Thunberg went on to say that if the summit is delayed, it doesn’t mean urgent action should too.
“We don’t have to wait for conferences nor anyone or anything else to dramatically start reducing our emissions. Solidarity and action can start today,” she added before noting that digital alternatives for the conference would also be insufficient.
“High speed internet connection and access to computers is extremely unequal in the world. In that case we would lack representation from those whose voices need to be heard the most when it comes to the climate crisis,” she wrote.
Data on Global Vaccine Distribution Efforts
According to The Washington Post, nearly 20% of people in the United States are now vaccinated, but many other countries are unlikely to hit that same metric by the end of the year, even with international assistance through the Covax program.
Current projections predict it could be years before developing countries distribute enough doses to come close to herd immunity, which scientists say requires inoculating around 70-80% of a population.
Since rollouts began late last year, enough shots have been distributed to fully vaccinate about 5% of the world’s population, but The Post reported that the vast majority have been administered in wealthy and Western countries.
Around 40% of vaccines have been given in 27 wealthy nations that include only 11% of the world’s population, according to the Bloomberg Vaccine Tracker.
That’s pretty concerning because scientists also warn that the longer the virus continues to circulate widely, the more chances it will have to change and potentially develop vaccine resistance.
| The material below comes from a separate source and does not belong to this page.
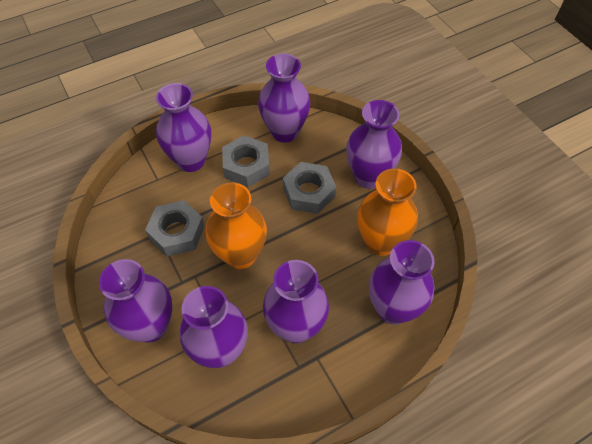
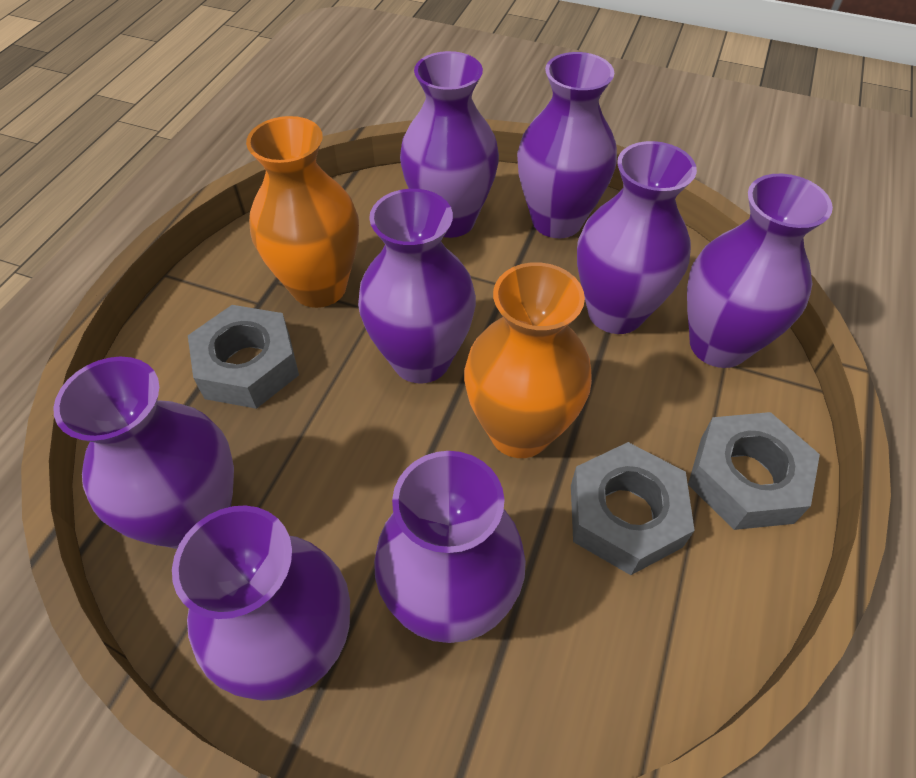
purple vase: [99,259,172,343] [156,83,211,172] [180,286,248,368] [258,54,311,143] [263,260,329,343] [346,100,402,189] [369,240,434,325] = 7 -> [53,357,234,549] [172,505,350,701] [358,189,476,383] [374,451,526,643] [400,51,499,238] [517,52,617,238] [577,141,697,334] [687,174,833,368] = 8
Thunberg’s comments are a blow for U.K. organizers, who have already postponed the conference once from last November because of the pandemic. Even now, there has been speculation that it could be delayed again this year.
Thunberg would not play a formal role at the conference but her decision not to attend is a significant symbolic moment.
At COP25, the young climate change activist gave a headline speech and she typically attends major climate events of this nature. On top of that, reports say this summit was slated to be one of the most consequential climate conferences since the 2015 Paris accord.
On the agenda for this year’s conference discussions were country-level plans for cutting carbon emissions, along with progress on the Paris agreement and the U.N. Framework Convention on Climate Change.